___ Provided data

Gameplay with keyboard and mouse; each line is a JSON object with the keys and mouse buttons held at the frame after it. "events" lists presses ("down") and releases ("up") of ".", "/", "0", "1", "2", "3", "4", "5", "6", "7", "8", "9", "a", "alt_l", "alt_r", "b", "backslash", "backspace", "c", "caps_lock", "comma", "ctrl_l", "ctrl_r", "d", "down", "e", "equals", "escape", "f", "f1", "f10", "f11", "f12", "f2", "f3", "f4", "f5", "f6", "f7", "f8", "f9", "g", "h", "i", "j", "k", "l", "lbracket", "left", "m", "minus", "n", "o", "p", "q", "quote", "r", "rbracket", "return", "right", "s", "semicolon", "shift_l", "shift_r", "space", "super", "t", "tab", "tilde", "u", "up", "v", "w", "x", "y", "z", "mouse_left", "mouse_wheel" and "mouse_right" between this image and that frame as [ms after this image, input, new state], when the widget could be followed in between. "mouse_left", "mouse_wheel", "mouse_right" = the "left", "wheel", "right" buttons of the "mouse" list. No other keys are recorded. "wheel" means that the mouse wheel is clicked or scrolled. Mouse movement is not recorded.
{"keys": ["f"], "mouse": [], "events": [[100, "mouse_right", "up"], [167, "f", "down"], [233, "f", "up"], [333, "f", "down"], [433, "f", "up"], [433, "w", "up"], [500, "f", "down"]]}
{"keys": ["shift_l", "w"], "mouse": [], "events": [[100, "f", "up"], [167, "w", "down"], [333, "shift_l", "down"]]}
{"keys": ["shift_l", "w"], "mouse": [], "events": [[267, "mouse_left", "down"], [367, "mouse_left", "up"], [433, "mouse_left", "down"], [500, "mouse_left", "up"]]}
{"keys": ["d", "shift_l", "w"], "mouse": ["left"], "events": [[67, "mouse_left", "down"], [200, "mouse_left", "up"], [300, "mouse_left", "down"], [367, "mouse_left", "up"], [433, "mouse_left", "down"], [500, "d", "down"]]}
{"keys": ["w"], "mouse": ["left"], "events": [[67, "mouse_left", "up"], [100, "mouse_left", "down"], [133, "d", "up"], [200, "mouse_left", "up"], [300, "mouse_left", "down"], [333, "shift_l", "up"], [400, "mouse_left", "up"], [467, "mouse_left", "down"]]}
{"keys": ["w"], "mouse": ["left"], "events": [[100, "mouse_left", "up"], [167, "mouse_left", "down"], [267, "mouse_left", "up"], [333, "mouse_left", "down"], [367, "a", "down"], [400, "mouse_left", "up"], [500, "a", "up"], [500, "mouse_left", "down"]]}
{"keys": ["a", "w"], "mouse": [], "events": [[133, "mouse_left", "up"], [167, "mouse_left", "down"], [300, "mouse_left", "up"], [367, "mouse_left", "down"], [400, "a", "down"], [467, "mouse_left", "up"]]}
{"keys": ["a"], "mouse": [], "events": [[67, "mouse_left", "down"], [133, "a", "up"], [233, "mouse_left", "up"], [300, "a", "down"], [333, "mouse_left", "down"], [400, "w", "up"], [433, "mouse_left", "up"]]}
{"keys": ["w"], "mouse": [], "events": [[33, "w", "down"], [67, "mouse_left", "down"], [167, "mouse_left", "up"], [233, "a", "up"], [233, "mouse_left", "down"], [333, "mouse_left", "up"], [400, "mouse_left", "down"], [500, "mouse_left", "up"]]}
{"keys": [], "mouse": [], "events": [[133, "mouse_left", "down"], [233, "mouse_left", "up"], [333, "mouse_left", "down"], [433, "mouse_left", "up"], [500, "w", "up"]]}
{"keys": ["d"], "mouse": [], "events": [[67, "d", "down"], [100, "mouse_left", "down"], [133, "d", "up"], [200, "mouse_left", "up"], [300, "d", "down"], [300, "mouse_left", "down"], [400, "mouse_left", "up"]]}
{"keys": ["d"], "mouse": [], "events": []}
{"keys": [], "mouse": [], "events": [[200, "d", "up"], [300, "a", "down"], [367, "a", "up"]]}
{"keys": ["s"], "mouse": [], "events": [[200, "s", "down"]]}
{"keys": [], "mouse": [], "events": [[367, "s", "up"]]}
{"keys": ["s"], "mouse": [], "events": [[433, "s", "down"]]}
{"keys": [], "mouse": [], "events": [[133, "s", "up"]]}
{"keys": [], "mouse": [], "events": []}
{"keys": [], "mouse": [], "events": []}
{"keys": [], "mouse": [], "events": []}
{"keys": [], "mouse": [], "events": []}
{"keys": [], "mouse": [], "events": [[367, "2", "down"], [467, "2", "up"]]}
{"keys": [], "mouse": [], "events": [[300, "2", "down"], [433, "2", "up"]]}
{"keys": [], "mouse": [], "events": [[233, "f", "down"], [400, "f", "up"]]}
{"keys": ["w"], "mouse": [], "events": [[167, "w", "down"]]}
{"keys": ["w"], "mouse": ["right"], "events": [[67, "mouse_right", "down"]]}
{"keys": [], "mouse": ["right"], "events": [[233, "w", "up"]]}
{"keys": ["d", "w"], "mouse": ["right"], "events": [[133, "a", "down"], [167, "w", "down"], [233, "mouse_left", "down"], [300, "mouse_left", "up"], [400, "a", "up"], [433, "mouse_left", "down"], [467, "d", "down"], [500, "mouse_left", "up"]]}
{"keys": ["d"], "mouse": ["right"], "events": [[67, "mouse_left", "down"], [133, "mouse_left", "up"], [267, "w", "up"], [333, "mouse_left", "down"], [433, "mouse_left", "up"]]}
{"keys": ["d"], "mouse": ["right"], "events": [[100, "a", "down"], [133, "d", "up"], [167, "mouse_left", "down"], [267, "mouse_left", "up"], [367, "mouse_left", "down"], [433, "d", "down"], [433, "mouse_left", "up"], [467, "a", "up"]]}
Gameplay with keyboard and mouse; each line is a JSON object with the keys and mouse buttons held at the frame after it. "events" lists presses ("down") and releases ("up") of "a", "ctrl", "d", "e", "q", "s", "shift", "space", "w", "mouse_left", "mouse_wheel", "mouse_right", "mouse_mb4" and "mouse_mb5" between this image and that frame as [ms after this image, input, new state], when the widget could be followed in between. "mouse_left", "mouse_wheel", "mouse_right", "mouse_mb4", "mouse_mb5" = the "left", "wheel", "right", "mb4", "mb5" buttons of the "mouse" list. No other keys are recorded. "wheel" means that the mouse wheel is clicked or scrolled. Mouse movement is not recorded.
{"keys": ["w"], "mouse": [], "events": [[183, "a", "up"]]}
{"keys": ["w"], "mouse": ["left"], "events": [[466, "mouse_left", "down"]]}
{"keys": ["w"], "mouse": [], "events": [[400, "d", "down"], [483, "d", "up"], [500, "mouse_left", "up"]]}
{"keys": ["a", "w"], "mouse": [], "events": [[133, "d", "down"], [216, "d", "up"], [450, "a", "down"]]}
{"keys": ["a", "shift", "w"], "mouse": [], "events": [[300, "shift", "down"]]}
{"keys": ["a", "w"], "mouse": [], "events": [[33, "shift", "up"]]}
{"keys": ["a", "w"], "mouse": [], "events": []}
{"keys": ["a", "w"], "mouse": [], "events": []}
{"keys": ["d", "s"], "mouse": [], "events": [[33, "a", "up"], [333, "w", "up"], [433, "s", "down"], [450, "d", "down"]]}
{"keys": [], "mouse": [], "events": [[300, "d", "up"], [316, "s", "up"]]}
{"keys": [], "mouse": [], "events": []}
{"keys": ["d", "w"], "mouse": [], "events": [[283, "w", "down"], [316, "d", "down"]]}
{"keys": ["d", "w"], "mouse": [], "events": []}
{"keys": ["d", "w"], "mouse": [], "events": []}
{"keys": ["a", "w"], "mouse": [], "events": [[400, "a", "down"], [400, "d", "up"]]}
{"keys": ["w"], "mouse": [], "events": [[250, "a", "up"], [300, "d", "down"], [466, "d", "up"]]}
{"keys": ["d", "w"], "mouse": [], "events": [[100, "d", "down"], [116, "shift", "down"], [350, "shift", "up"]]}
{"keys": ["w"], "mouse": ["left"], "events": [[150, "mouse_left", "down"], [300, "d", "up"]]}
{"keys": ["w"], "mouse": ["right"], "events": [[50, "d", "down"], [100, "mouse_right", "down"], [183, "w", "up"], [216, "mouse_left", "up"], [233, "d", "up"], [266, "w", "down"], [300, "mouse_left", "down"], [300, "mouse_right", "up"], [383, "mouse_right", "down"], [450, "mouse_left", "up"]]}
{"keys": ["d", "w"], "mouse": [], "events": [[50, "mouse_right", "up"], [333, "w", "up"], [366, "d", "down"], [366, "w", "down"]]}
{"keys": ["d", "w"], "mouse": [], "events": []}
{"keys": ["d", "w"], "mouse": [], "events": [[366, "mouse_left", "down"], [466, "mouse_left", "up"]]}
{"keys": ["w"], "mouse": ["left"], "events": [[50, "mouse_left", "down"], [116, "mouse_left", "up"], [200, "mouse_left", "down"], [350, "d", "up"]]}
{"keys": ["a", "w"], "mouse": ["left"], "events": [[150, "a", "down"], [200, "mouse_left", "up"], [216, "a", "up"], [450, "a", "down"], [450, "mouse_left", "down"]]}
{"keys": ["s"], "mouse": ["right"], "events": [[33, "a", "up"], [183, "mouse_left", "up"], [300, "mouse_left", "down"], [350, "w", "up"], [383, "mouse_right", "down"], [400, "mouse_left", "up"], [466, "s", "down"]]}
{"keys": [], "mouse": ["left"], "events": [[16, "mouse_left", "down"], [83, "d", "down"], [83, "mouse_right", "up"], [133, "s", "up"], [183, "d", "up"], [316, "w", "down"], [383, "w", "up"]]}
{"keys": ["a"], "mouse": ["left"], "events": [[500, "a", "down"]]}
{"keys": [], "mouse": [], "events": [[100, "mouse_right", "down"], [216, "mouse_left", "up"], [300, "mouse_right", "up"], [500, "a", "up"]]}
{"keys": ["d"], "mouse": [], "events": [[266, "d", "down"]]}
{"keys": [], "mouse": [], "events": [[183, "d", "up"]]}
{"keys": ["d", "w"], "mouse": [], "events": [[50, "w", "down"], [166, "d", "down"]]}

______

### Required action
Look through the lines above and collect those with the word "image".

### Response box
Gameplay with keyboard and mouse; each line is a JSON object with the keys and mouse buttons held at the frame after it. "events" lists presses ("down") and releases ("up") of ".", "/", "0", "1", "2", "3", "4", "5", "6", "7", "8", "9", "a", "alt_l", "alt_r", "b", "backslash", "backspace", "c", "caps_lock", "comma", "ctrl_l", "ctrl_r", "d", "down", "e", "equals", "escape", "f", "f1", "f10", "f11", "f12", "f2", "f3", "f4", "f5", "f6", "f7", "f8", "f9", "g", "h", "i", "j", "k", "l", "lbracket", "left", "m", "minus", "n", "o", "p", "q", "quote", "r", "rbracket", "return", "right", "s", "semicolon", "shift_l", "shift_r", "space", "super", "t", "tab", "tilde", "u", "up", "v", "w", "x", "y", "z", "mouse_left", "mouse_wheel" and "mouse_right" between this image and that frame as [ms after this image, input, new state], when the widget could be followed in between. "mouse_left", "mouse_wheel", "mouse_right" = the "left", "wheel", "right" buttons of the "mouse" list. No other keys are recorded. "wheel" means that the mouse wheel is clicked or scrolled. Mouse movement is not recorded.
Gameplay with keyboard and mouse; each line is a JSON object with the keys and mouse buttons held at the frame after it. "events" lists presses ("down") and releases ("up") of "a", "ctrl", "d", "e", "q", "s", "shift", "space", "w", "mouse_left", "mouse_wheel", "mouse_right", "mouse_mb4" and "mouse_mb5" between this image and that frame as [ms after this image, input, new state], when the widget could be followed in between. "mouse_left", "mouse_wheel", "mouse_right", "mouse_mb4", "mouse_mb5" = the "left", "wheel", "right", "mb4", "mb5" buttons of the "mouse" list. No other keys are recorded. "wheel" means that the mouse wheel is clicked or scrolled. Mouse movement is not recorded.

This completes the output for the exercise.